また、消費者とのコミュニケーションを深め、サステナビリティを含めたライフスタイルに対する意識の向上も重要な目標です。

SIGNS OF LIFE™ Reviveは、忘れられたアイテムに新しい命を吹き込むことで、ファッションの新しい可能性を切り開いています。彼らの取り組みは、ファッション業界の未来を形作る上で重要な役割を果たすでしょう。アーティストやデザイナーとのコラボレーション、テクノロジーの活用、そして消費者とのコミュニケーションを通じて、SIGNS OF LIFE™ Reviveは持続可能で魅力的なファッションの実現に向けて前進し続けています。この対話が提供した知見が、多くの読者にとって価値あるものとなることを願っています。未来への展望に対する彼の洞察は、私たち全員にとって重要なメッセージとなるでしょう。


川名 紀義

デザインディレクター/情報設計・編集。1977年東京生まれ。Publicis Groupe(仏)のヘルスケア・エージェンシーPHCGの日本法人パブシリス ライフ ブランズ メディカスにて、グローバルな医療用医薬品の広告とコミュニケーションにデザイナー、アートディレクターとして従事。2011年独立、株式会社ピージー(https://pgdc.jp)を設立。

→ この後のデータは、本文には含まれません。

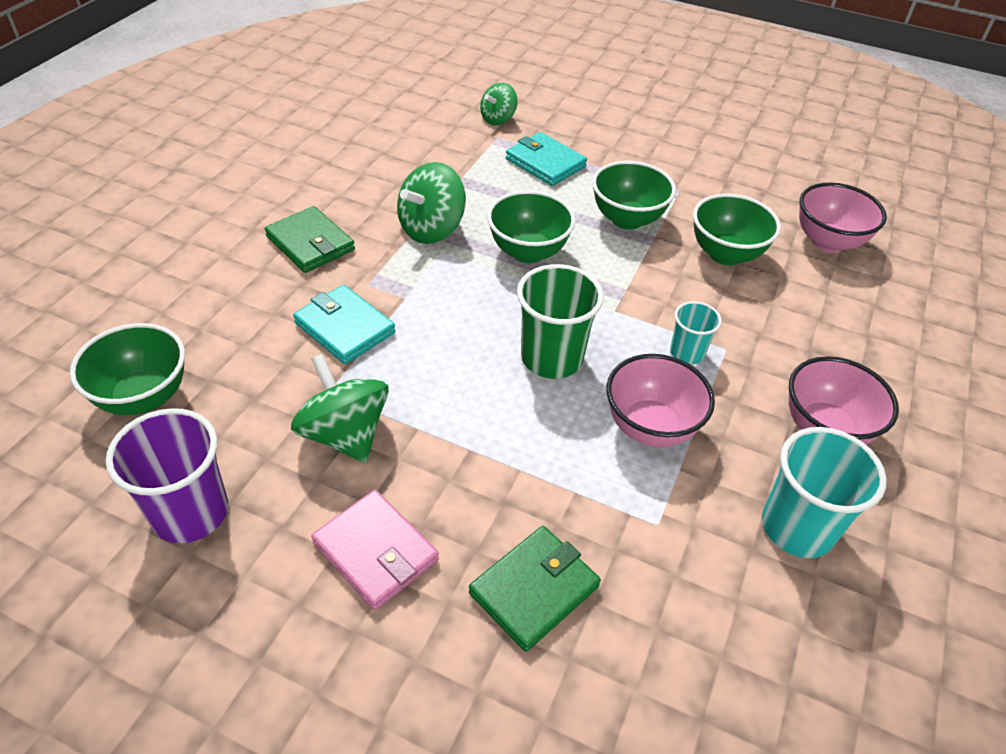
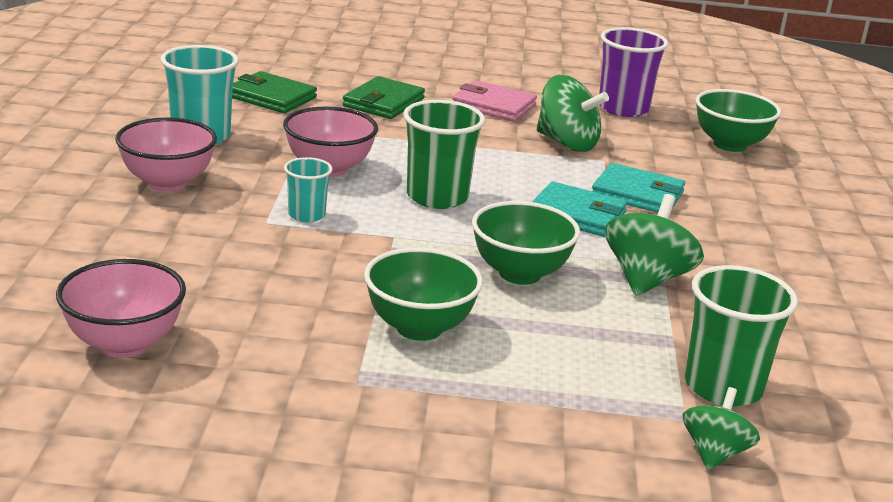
camera: 160 degrees right, 20 degrees down
green wallet [265,206,355,273] -> green wallet moved to [232,71,317,113]
turquoise wallet [506,132,587,186] -> turquoise wallet moved to [532,182,627,237]
green bowl [693,193,781,265] -> none
none -> green cup [685,265,798,406]

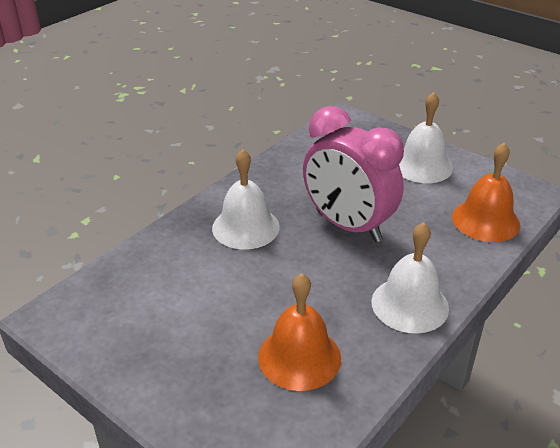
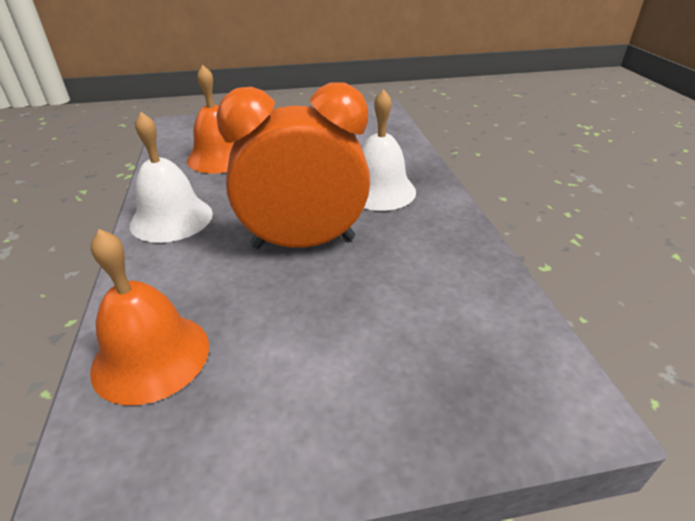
camera: 130 degrees right, 0 degrees up
pink clock [303,106,404,242] -> orange clock [216,82,370,249]
white bell [399,92,453,183] -> none

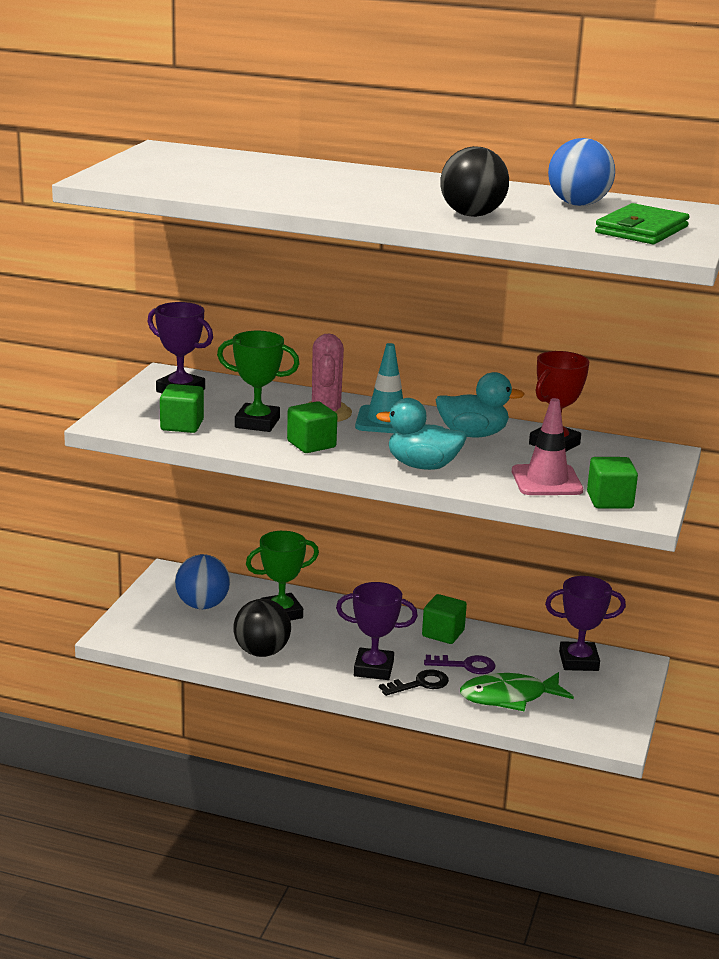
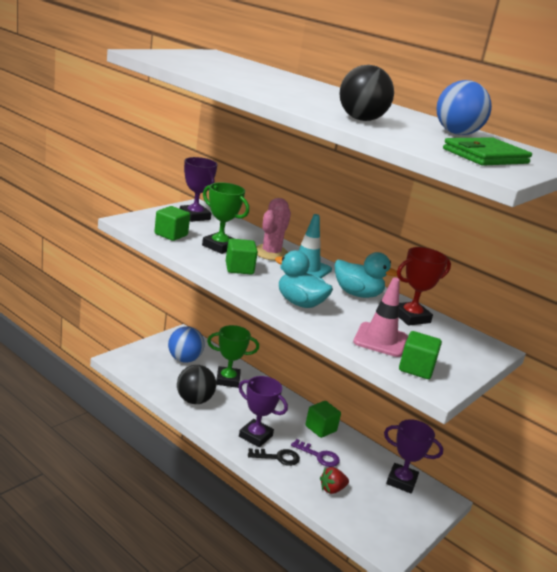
camera: 20 degrees right, 0 degrees up
green fish [460,672,574,712] -> red strawberry [320,467,349,494]

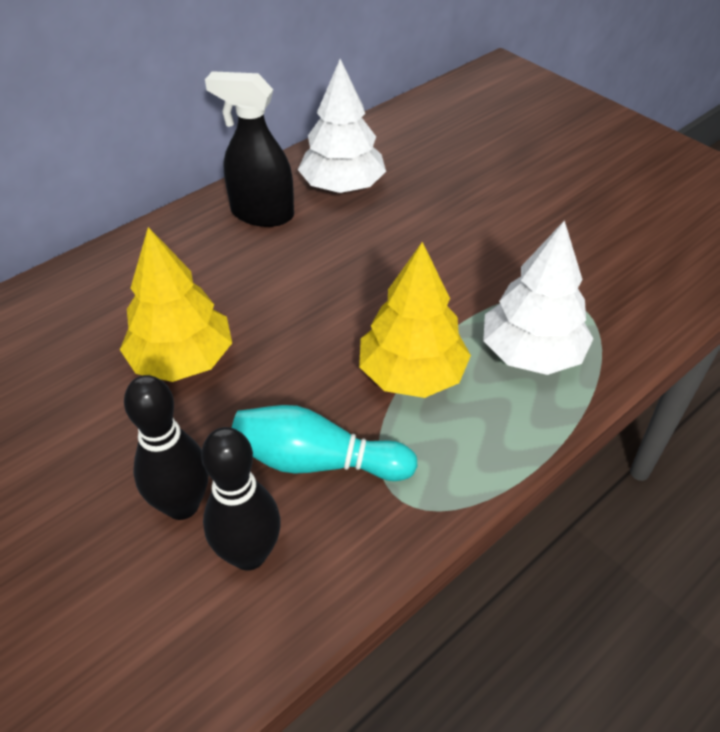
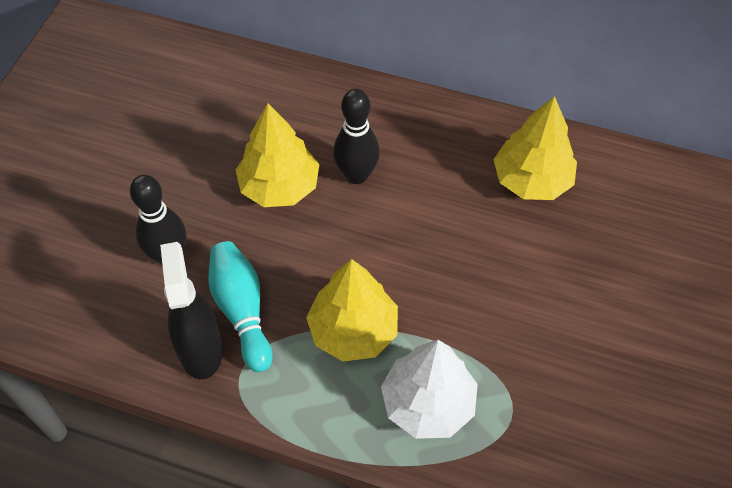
camera: 60 degrees right, 10 degrees up
black bowling pin [201,427,281,571] -> black bowling pin moved to [333,89,380,184]
black spray bottle [205,71,294,227] -> black spray bottle moved to [160,242,223,379]
white tree [298,59,386,193] -> yellow tree [493,96,577,200]

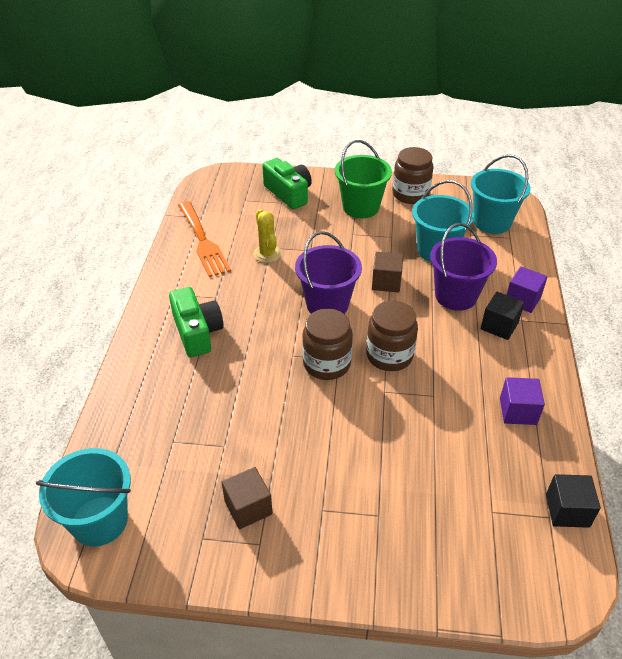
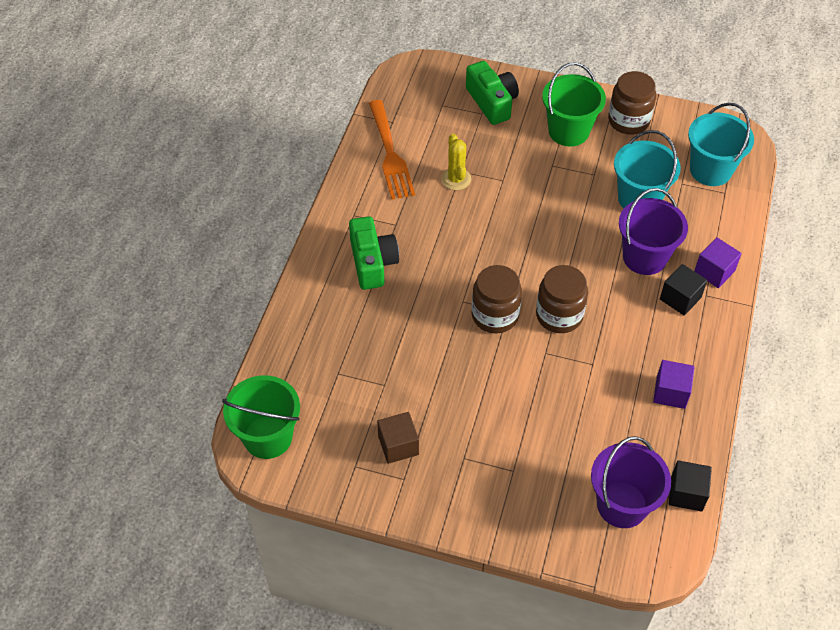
camera: 10 degrees right, 10 degrees up
turquoise bucket [36,448,131,547] -> green bucket [222,375,300,459]
purple bucket [295,231,362,314] -> purple bucket moved to [591,436,671,528]
brown cube [372,252,403,292] -> none

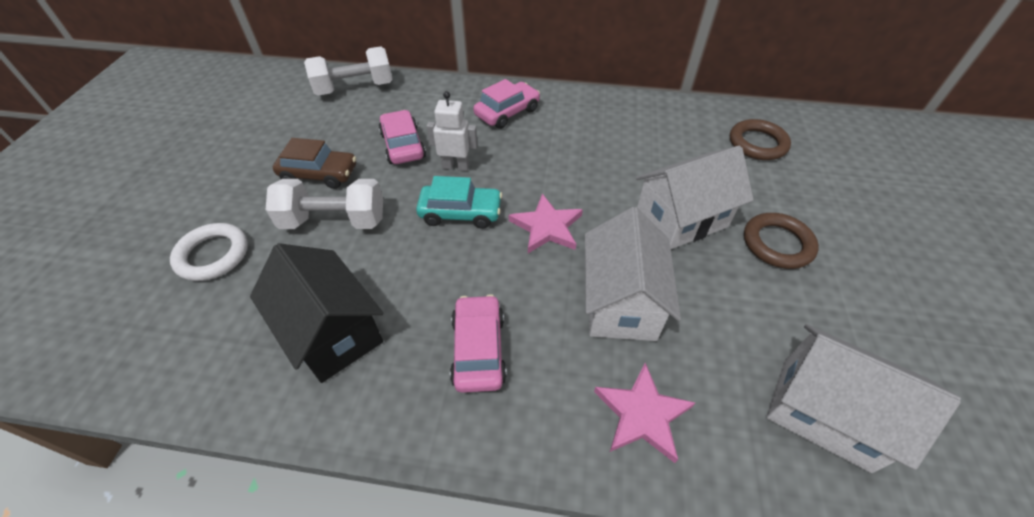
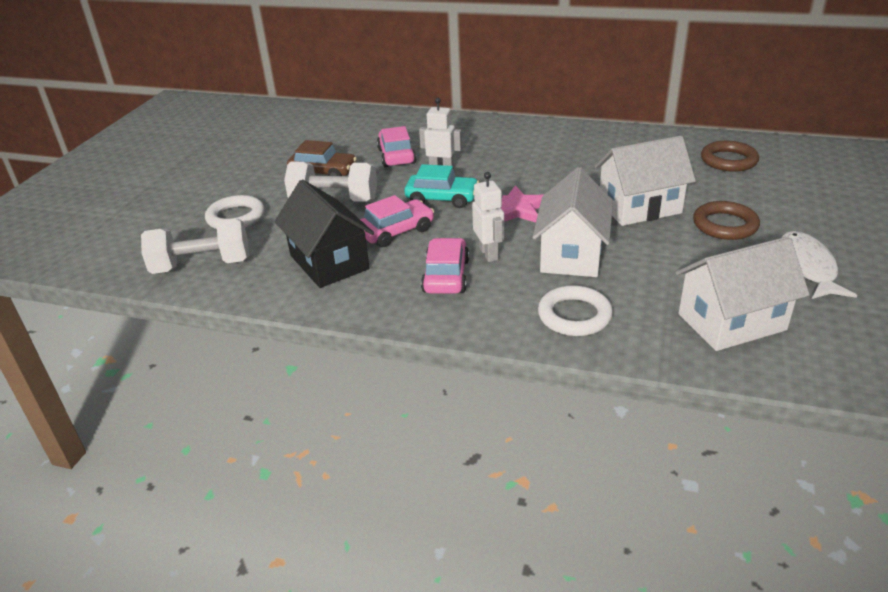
camera: 10 degrees right, 15 degrees down
white dumbbell [304,46,393,96] -> white dumbbell moved to [141,219,249,274]
pink car [473,79,540,129] -> pink car moved to [360,195,434,247]
pink star [594,363,695,463] -> white ring [538,285,613,336]
white house [766,324,961,473] -> white house turned 60 degrees counterclockwise [675,237,810,351]
none -> white robot [472,172,504,262]
none -> white fish [781,231,857,299]

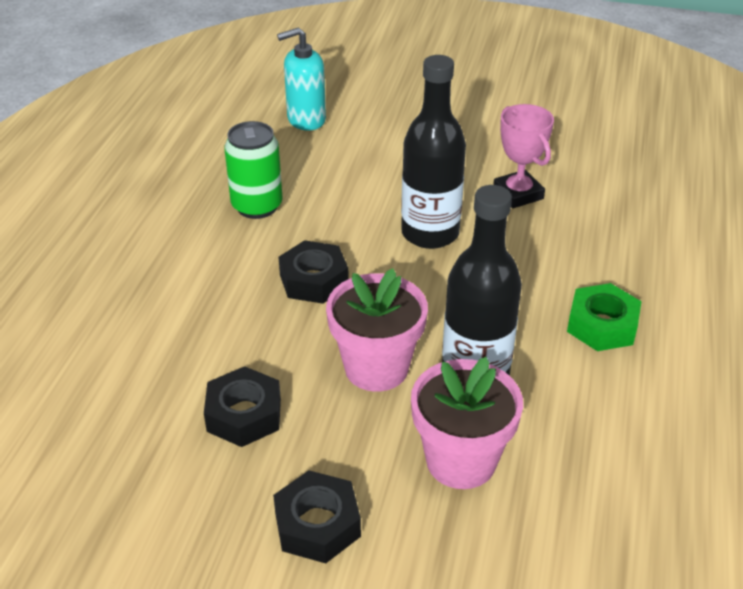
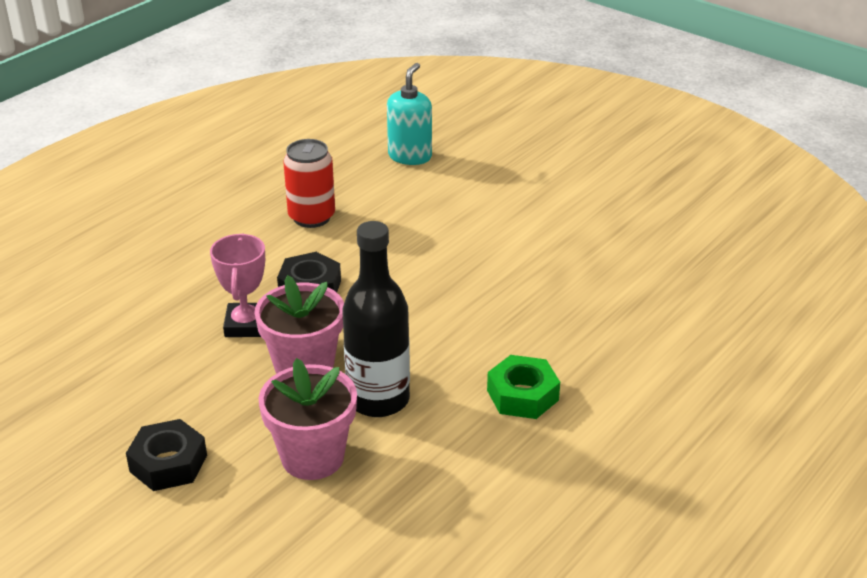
camera: 25 degrees right, 5 degrees down
black nut [204,366,281,447] -> none
green can [224,121,283,219] -> red can [283,139,335,228]
turquoise soap dispenser [277,28,326,131] -> turquoise soap dispenser turned 105 degrees clockwise [387,63,432,165]
black bottle [401,55,466,249] -> none
pink trophy [493,104,554,209] -> pink trophy moved to [210,234,265,337]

グラフィックデザインの原義的な意味としての「図案と情報設計」、文化的な趣味に依存しない実用・実学としてのデザインをコンセプトに、省庁/大学/学会/NPO/医薬品/医療施設等の医療情報を専門としたデザインとクリエイティブコンサルティングを行う。

2023年パーキンソン症候群と診断。医療/デザインより一歩踏み込んで、生命や身体/記号と象徴、そして個人の「心」のバランスを主題としたSIGNS OF LIFE™を、AIとテクノロジーの時代のライフスタイルとして提案する。